Ce 10 février 2026, aux environs de 9 heures locales, des témoins ont rapporté des tirs à l’arme automatique, mais les autorités n’ont pas confirmé leur provenance exacte. Selon ces observateurs, les salves ont duré une trentaine de minutes avant de se dissiper. De nombreux riverains ont décrit des scènes de panique, tandis que des habitants se réfugiaient à l’abri et que la circulation connaissait de fortes perturbations.

Un résident a déclaré qu’il avait entendu des coups de feu « soutenus et rapides », puis vu des véhicules militaires se déployer autour du périmètre de la prison.

 

Kaloum bouclé, sécurité renforcée

Rapidement, les autorités ont déployé un important dispositif sécuritaire. Des éléments de la police, des forces spéciales et de la gendarmerie ont quadrillé les abords de la Maison centrale et bloqué plusieurs axes d’accès à Kaloum. Des véhicules blindés ont stationné devant l’établissement pénitentiaire, tandis que des forces armées contrôlaient l’entrée du pont 8-Novembre, principale voie d’accès au quartier.

Peu avant 11 h, la circulation a commencé à être partiellement rétablie, mais la zone reste sous haute surveillance.

 

Rumeurs et silence officiel

Dans les heures qui ont suivi les tirs, les spéculations ont circulé sur les réseaux sociaux et auprès de certains médias, certains évoquant une possible tentative d’évasion ou d’extraction de détenus de la Maison centrale. Parmi les noms mentionnés figure celui d’Aboubacar Sidiki Diakité, dit « Toumba », condamné pour crimes contre l’humanité dans le cadre du procès du massacre du 28 septembre 2009 à Conakry, affaire qui reste l’une des plus sensibles de l’histoire récente du pays.
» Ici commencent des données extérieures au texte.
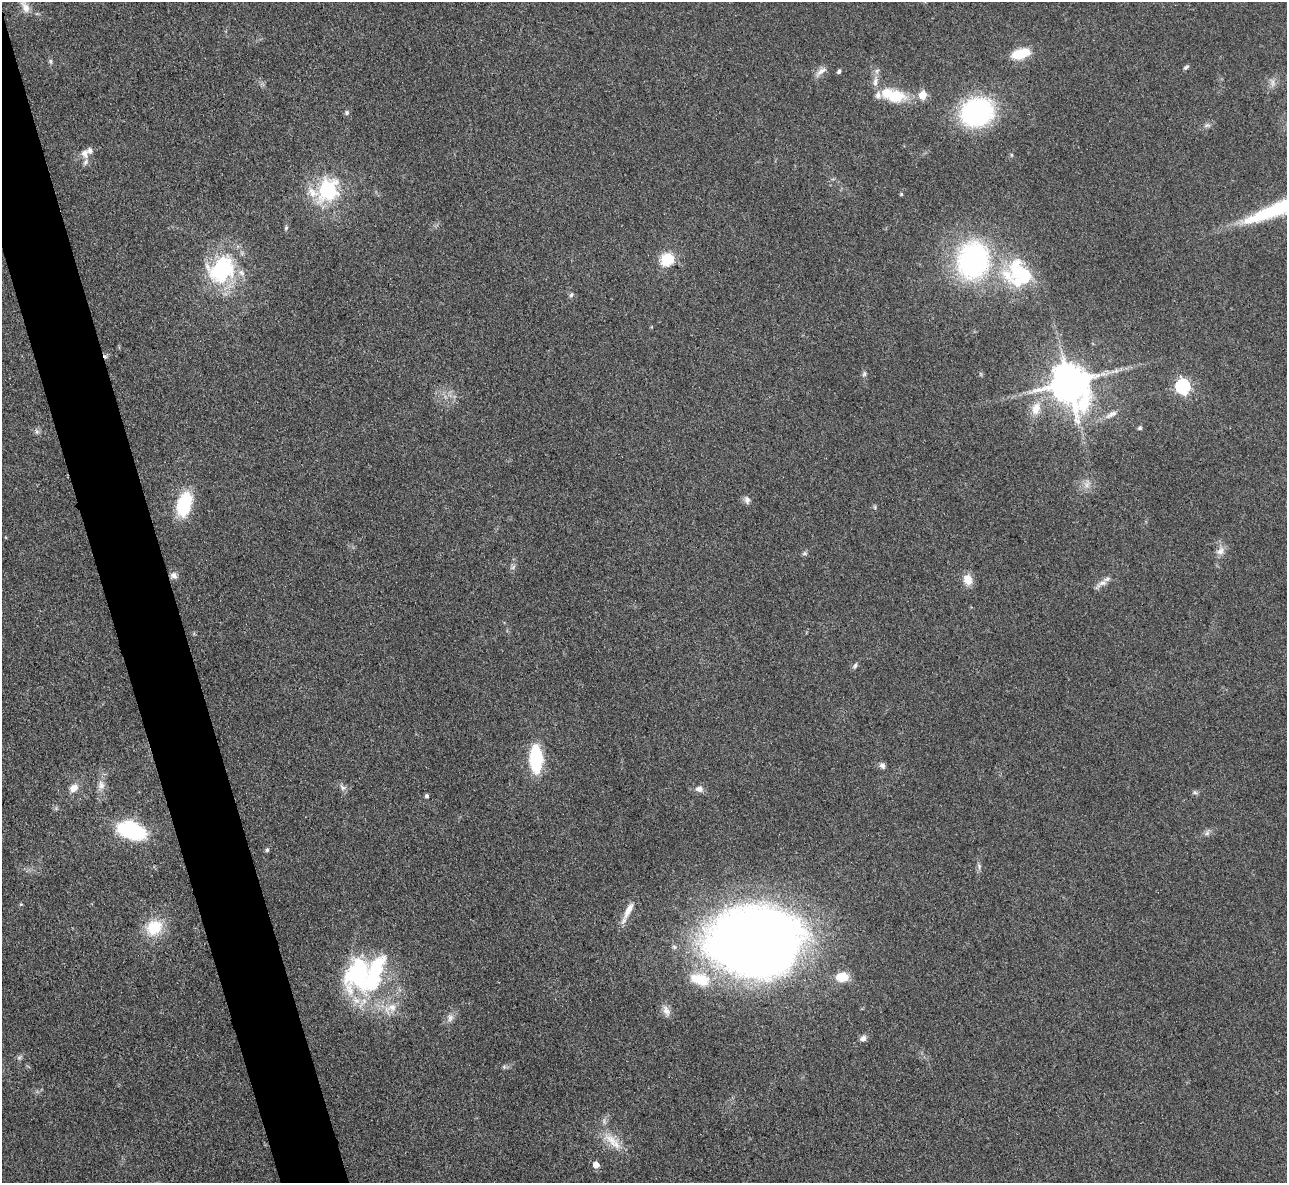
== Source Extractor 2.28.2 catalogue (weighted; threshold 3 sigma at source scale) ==
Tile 11 of 4 x 4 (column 3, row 3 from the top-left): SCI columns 2582-3866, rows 1451-2631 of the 5162 x 5140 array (HDU 1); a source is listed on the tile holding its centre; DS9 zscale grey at full resolution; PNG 1289 x 1185 px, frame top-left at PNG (2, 2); no overlay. Shown black and unused: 5% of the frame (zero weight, under 3 of 4 exposures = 2% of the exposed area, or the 3 px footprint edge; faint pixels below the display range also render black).
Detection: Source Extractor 2.28.2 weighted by HDU 2 'WHT'; one run over the whole footprint, this tile lists its part. Background 0.0792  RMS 0.0058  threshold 0.0262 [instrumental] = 3 sigma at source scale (4.5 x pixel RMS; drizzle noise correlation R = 1.50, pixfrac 1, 0.05/0.05 arcsec/px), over >= 5 px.
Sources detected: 77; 3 inside a brighter object's white glare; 1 cosmic-ray / hot-pixel residue — not listed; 7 inside a brighter listed object's ellipse — not listed separately; the other 66 listed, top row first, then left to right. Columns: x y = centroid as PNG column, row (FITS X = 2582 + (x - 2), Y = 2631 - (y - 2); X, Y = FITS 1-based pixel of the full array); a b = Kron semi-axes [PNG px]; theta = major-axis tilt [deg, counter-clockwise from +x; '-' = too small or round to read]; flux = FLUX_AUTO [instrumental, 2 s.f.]
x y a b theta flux
25 7 20 10 -59 6
1020 54 20 10 17 17
50 61 7 5 -73 1.1
1186 67 7 5 37 1.2
821 71 19 6 37 3.4
839 71 5 4 - 1.4
875 82 14 7 83 3.8
1272 82 14 5 -81 2.4
896 96 30 16 -2 18
977 112 28 23 22 100
346 113 7 6 - 1.2
1207 125 9 5 30 1.7
85 153 13 10 -73 4.4
328 190 9 8 - 160
901 194 4 4 - 0.82
286 228 6 5 - 0.92
667 259 11 10 - 20
973 260 39 33 77 120
223 270 42 31 50 50
1018 274 41 35 -32 48
571 295 7 5 73 1.2
1115 371 14 6 15 3.6
864 374 8 5 72 1.3
1069 383 12 11 - 1900
1182 386 6 6 - 120
1036 409 20 13 74 9.4
1111 414 20 6 28 4.1
1140 428 5 5 - 1.2
37 431 7 5 -31 1.5
1087 484 10 8 68 3.4
747 500 10 7 -76 2.5
184 504 24 14 75 33
875 507 6 4 73 0.77
1220 551 13 9 44 3.9
804 553 7 6 - 1.2
513 567 8 4 37 1.2
174 575 9 8 - 2.6
968 579 13 10 -68 7.2
1101 584 23 7 36 3.9
855 666 10 5 61 1.4
536 759 18 8 -89 66
882 766 8 6 -55 2.1
101 785 13 9 -75 4.3
342 787 10 6 -51 2.2
73 788 10 8 39 5.6
699 789 10 8 -3 3.4
1195 792 7 5 -42 1.2
426 796 5 4 - 1.2
131 831 21 12 -17 69
1207 833 8 6 87 1.8
267 850 6 5 - 1
979 866 8 5 -67 1.4
21 904 5 4 - 0.65
628 910 26 8 62 6.7
154 928 23 20 38 19
754 941 82 61 1 710
374 973 67 24 64 63
842 977 12 9 0 12
391 1008 23 13 29 11
666 1011 16 9 -64 4.2
450 1018 10 8 74 3.1
863 1038 8 6 22 2.9
19 1058 7 6 - 1.4
504 1067 5 5 - 1
611 1140 28 11 -47 12
596 1165 5 5 - 6.5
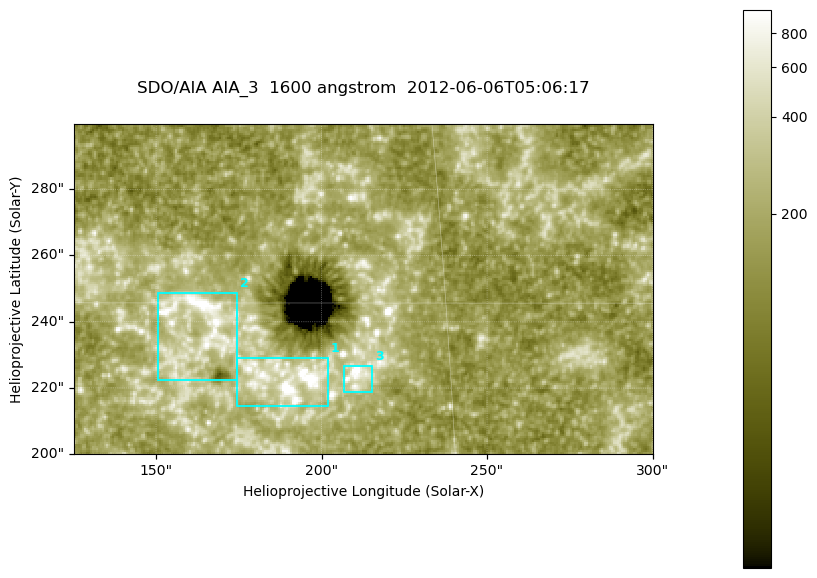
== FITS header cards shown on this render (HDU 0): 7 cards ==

Pour l’heure, le gouvernement guinéen, le ministère de la Sécurité et l’administration pénitentiaire n’ont publié aucune déclaration officielle pour clarifier les causes des tirs, établir un bilan ou infirmer les rumeurs d’une tentative d’évasion.

 

Une situation encore confuse

Alors que l’activité dans le quartier de Kaloum demeure perturbée, les autorités n’ont pas encore apporté d’éclairage sur l’origine des détonations. Le silence officiel contraste avec le déploiement spectaculaire des forces de sécurité, laissant place à de nombreuses interrogations.

Les populations et les observateurs attendent donc une communication claire des autorités, afin de savoir si l’incident est le fait d’une opération interne, d’un acte criminel ou d’un autre phénomène encore indéterminé.